Children's struggle to bring together all their disparate feelings about who they are may help explain why there is now a new stage of life, "young adulthood," and why many college students return to live with their parents after graduation. It seems to be taking longer for young people to establish a sense of themselves. Parents can help address this issue by spending regular time alone with each child, perhaps having a meal, going to a movie or taking a trip. Time alone with a parent helps a child feel that he or she is an individual and that the parent appreciates and values that individuality.

The lack of space apart from school or their parents' work has been hard on children, too. Home is no longer a place for leisurely socializing with playmates, and playing outside is often not an option, either. Many schools have little access to outdoor areas. In urban environments it is no longer possible for kids to play in the streets. And playgrounds are few and far between—according to a 2010 report from the Centers for Disease Control, only one out of five American children lives within a half-mile of a park or playground. So now children find privacy and companionship through their handheld devices, or through their cell phones, as they talk to or text friends. Or they may participate in organized play dates.

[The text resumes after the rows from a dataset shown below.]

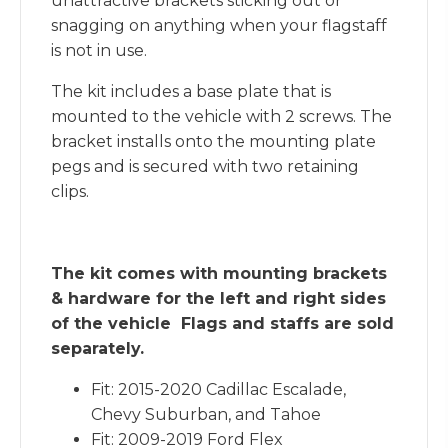
unattractive brackets sticking out or
snagging on anything when your flagstaff
is not in use.
The kit includes a base plate that is
mounted to the vehicle with 2 screws. The
bracket installs onto the mounting plate
pegs and is secured with two retaining
clips.
The kit comes with mounting brackets
& hardware for the left and right sides
of the vehicle Flags and staffs are sold
separately.
Fit: 2015-2020 Cadillac Escalade,
Chevy Suburban, and Tahoe
Fit: 2009-2019 Ford Flex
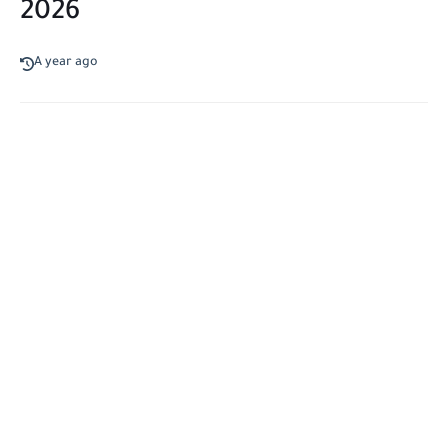
2026
A year ago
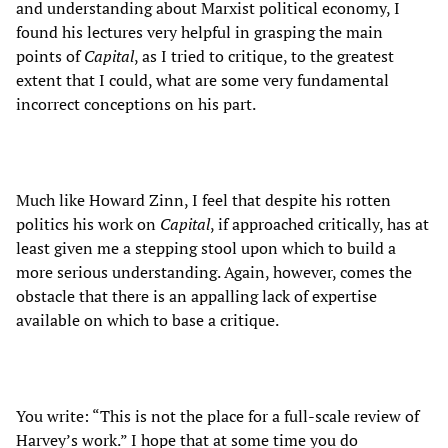
and understanding about Marxist political economy, I
found his lectures very helpful in grasping the main
points of
Capital
, as I tried to critique, to the greatest
extent that I could, what are some very fundamental
incorrect conceptions on his part.
Much like Howard Zinn, I feel that despite his rotten
politics his work on
Capital
, if approached critically, has at
least given me a stepping stool upon which to build a
more serious understanding. Again, however, comes the
obstacle that there is an appalling lack of expertise
available on which to base a critique.
You write: “This is not the place for a full-scale review of
Harvey’s work.” I hope that at some time you do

One positive note is the movement toward "natural playgrounds"—spaces where kids can play with sand, water, plants and other natural materials in a self-directed way. Another is the increasing recognition that children need play areas in restaurants, airports and train terminals. Parents should give their children the chance to enjoy these spaces. They can also alternate taking small groups of children to playing fields, where the young people can create their own games and make their own rules. And we all must avoid deluding ourselves that organized sports can help kids unwind.

It should come as no surprise that the shift to the permeable family has served parents better than children. Society does tend to adapt more readily to the needs of adults. For example, Medicare, controversial as it once was, is now a given of American life, while initiatives that benefit children, such as Head Start, face ongoing pressures. But we can offset the toll that the changes of the past 50 years have taken on children. Although technology may have altered the landscape, can still make sure that their children's developmental needs are met, and set them on the path to a rich, full adulthood.